### RAW DATA
>>>>

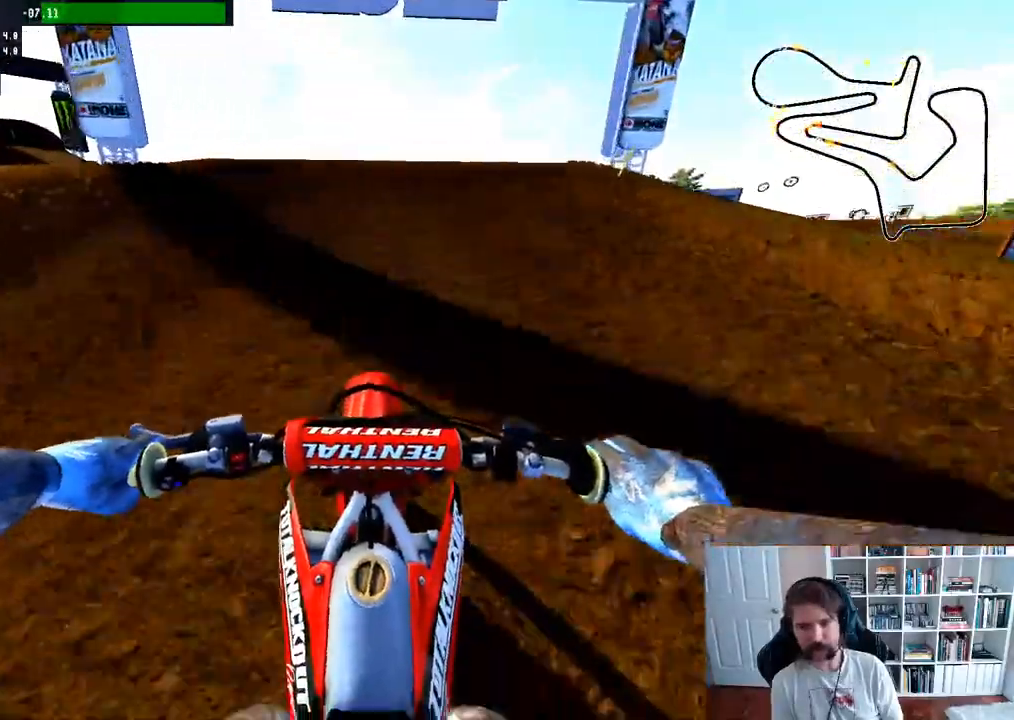
{"buttons": ["R2"], "left_stick": "center", "right_stick": "up", "events": [[133, "R3", "down"], [250, "R3", "up"], [400, "right_stick", "up"]]}
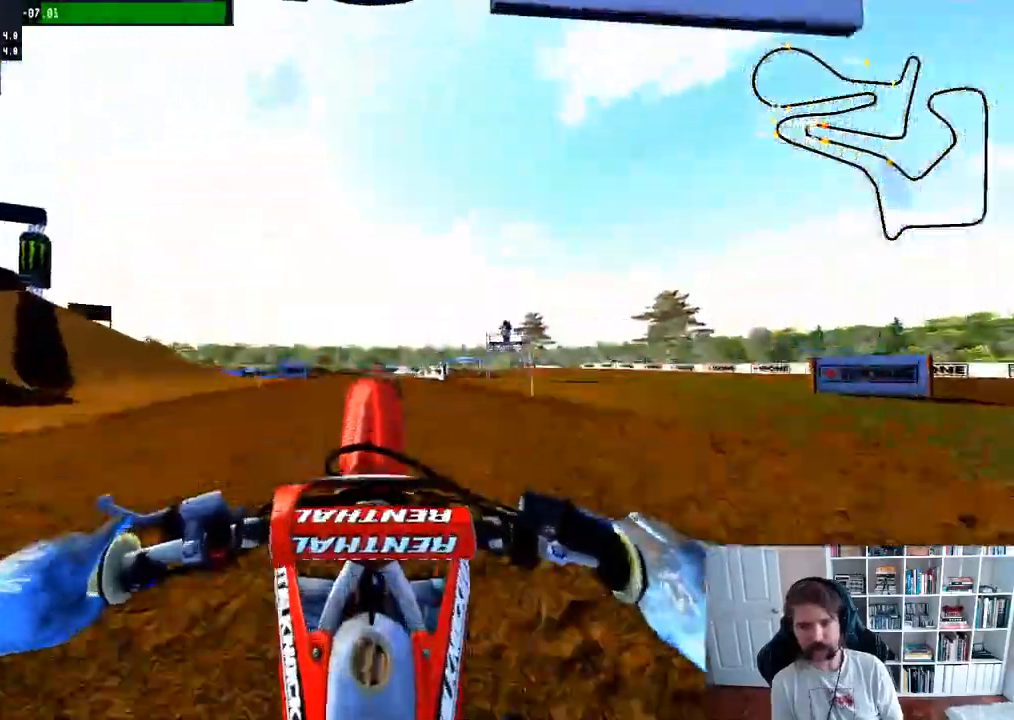
{"buttons": [], "left_stick": "down", "right_stick": "center", "events": [[250, "R2", "up"], [283, "right_stick", "center"], [433, "left_stick", "down"]]}
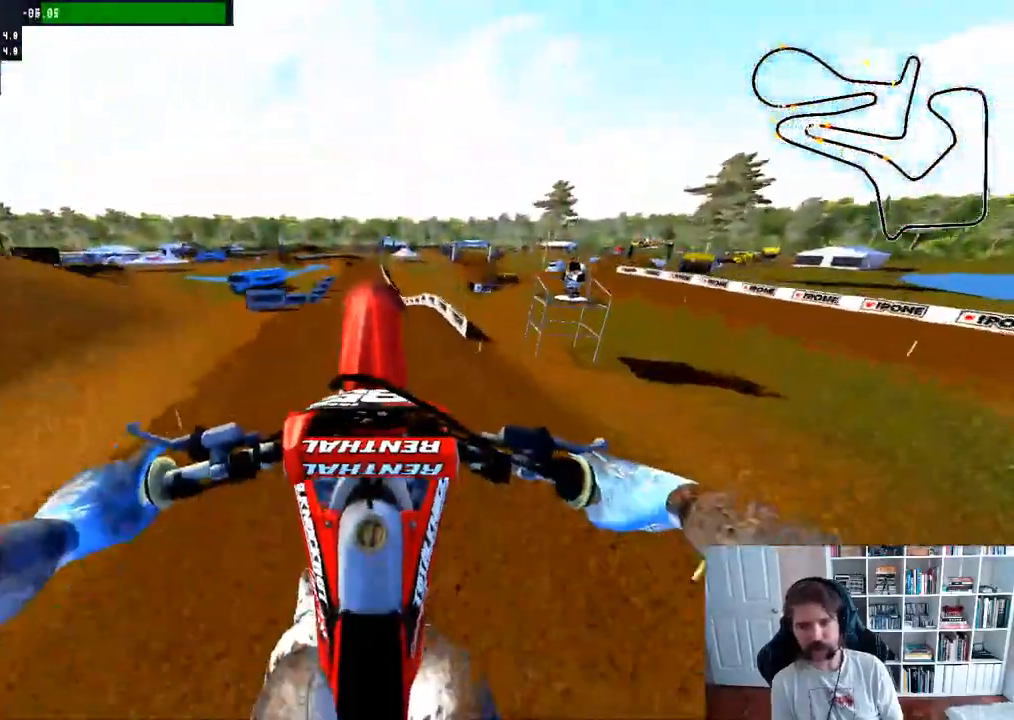
{"buttons": [], "left_stick": "down", "right_stick": "up", "events": [[17, "right_stick", "up"]]}
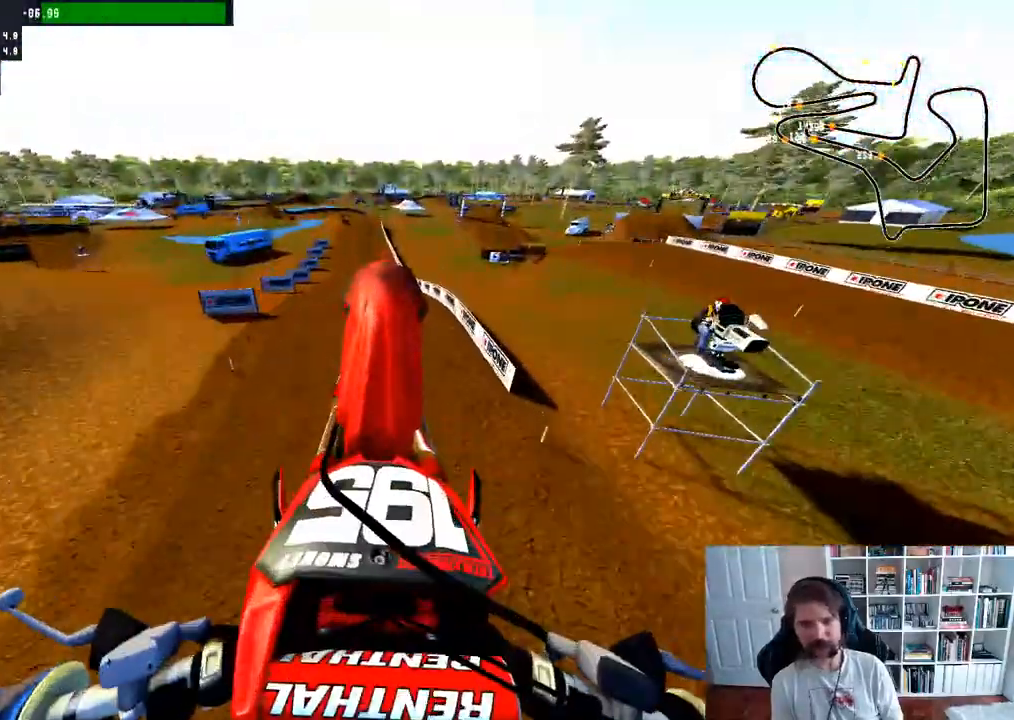
{"buttons": ["R2"], "left_stick": "down-right", "right_stick": "up", "events": [[417, "R2", "down"], [450, "left_stick", "down-right"]]}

<<<<

### TASK STATEMENT
Repeat all of the data above word for word, minus the pictures.

### SOLUTION TO THIS PROBLEM
{"buttons": ["R2"], "left_stick": "center", "right_stick": "up", "events": [[133, "R3", "down"], [250, "R3", "up"], [400, "right_stick", "up"]]}
{"buttons": [], "left_stick": "down", "right_stick": "center", "events": [[250, "R2", "up"], [283, "right_stick", "center"], [433, "left_stick", "down"]]}
{"buttons": [], "left_stick": "down", "right_stick": "up", "events": [[17, "right_stick", "up"]]}
{"buttons": ["R2"], "left_stick": "down-right", "right_stick": "up", "events": [[417, "R2", "down"], [450, "left_stick", "down-right"]]}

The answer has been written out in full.